[Saved entries]
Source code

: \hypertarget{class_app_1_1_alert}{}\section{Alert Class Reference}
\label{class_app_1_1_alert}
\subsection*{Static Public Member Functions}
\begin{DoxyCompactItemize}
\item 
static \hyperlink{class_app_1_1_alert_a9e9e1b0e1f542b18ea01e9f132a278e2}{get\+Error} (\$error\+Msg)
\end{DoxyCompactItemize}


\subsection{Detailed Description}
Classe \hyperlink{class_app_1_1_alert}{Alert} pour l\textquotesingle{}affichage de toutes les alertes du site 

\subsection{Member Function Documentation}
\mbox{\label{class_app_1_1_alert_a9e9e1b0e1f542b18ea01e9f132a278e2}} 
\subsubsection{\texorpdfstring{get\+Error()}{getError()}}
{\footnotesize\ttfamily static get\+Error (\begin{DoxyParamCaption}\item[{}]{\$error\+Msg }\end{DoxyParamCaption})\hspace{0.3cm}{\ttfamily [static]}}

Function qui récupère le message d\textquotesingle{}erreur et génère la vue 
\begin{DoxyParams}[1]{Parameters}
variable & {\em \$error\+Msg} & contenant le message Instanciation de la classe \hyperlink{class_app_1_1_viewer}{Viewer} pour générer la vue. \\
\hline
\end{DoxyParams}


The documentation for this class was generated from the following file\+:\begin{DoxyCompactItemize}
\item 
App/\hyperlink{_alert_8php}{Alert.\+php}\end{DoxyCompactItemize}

EXERCISE DETAILS: Look for the string "message" in the entries above. Copy every line that has it.

SOLUTION FOR THIS PROBLEM:
Function qui récupère le message d\textquotesingle{}erreur et génère la vue 
variable & {\em \$error\+Msg} & contenant le message Instanciation de la classe \hyperlink{class_app_1_1_viewer}{Viewer} pour générer la vue. \\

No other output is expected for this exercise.